Ähnlich wie etwa bei Isaak Babel entsteht aus der Konzentration auf das körperlich Kreatürliche jener Eindruck von kristalliner Intensität, den diese Prosa ausstrahlt. Ihr Kern ist der existentielle Schock, den die Zustände in den Lagern provozieren. Denn es sind menschliche Zustände, von Menschen geschaffen, um andere Menschen bis zur Vernichtung zu quälen. Das Artifizielle dieser Texte besteht darin, diesen Schock immer wieder in eine Form zu bringen, ohne ihn explizit zu beschreiben, etwa so, wie es eine Skulptur oder ein Bild leisten können.

Und ihre Radikalität gründet im Verzicht auf alle Erklärungsversuche: Fragen danach, wie es dazu kommen konnte nach dem in seiner geistigen Ausrichtung humanistischen 19. Jahrhundert und nach einer kommunistischen Utopie der Gleichheit, werden in diesen Erzählungen nicht verhandelt.

Solche Fragen erscheinen dadurch – für den Leser – aber umso drängender. Der Kontrast zwischen geistig-kulturellem Höhenflug und brutal-darwinistischer Wirklichkeit in den Lagern wird so noch weiter verschärft.
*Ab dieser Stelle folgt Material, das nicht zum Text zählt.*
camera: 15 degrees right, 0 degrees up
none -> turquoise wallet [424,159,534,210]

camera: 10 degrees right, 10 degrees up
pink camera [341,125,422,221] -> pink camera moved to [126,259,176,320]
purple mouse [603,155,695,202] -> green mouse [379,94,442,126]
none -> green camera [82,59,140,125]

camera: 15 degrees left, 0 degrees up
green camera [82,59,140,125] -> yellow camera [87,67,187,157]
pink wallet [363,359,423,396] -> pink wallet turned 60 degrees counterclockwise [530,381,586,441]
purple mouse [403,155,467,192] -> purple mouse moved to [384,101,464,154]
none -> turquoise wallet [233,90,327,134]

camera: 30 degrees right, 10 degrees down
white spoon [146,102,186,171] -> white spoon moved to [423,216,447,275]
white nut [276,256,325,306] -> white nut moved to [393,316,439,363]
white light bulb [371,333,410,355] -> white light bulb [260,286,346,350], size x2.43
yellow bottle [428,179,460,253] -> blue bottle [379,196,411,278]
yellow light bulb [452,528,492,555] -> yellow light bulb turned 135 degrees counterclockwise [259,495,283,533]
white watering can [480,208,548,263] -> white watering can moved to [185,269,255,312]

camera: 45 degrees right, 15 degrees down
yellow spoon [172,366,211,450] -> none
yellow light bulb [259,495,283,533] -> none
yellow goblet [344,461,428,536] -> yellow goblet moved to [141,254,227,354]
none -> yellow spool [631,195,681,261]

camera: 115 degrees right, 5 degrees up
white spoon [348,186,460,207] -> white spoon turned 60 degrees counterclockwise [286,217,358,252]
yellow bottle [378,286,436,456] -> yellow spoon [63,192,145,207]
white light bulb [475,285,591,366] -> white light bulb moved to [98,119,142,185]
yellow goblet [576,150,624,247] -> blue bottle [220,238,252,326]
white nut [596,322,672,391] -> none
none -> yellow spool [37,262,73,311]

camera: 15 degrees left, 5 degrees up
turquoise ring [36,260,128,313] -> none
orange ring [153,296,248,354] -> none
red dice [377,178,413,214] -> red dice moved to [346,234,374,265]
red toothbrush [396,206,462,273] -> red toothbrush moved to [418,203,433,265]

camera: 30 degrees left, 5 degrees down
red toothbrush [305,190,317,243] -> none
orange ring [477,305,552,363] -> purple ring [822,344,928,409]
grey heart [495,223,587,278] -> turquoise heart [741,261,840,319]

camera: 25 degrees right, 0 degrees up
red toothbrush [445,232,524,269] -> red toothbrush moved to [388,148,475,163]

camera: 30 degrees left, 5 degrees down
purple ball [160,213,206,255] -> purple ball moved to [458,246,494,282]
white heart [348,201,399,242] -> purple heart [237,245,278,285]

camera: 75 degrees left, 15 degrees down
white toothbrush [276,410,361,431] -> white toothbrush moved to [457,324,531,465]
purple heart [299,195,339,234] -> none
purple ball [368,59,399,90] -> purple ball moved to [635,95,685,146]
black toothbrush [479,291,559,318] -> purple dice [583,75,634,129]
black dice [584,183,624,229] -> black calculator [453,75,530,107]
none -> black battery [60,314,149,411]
Ganz ähnlich verhält es sich mit den politisch-historischen Erörterungen. Schalamow blendet auch diese Ebene völlig aus. Die in vielen russischen Romanen aufgeworfenen Fragen nach den ursächlichen Zusammenhängen (Weiß Stalin Bescheid? - Ist hier womöglich "nur" eine wild gewordene Staatsbürokratie am Werk - Ist alles nur ein Irrtum, eine Verfehlung?) kommen hier ebenso wenig vor wie der Kontext des Zweiten Weltkriegs, über dessen Gesamtverlauf sich Schalamows Lagerzeit erstreckte. In diesem Sinn ist er ein absolut unpolitischer Autor, der auf der untersten Leidensebene die größte Dimension dieses Leidens erfasst hat.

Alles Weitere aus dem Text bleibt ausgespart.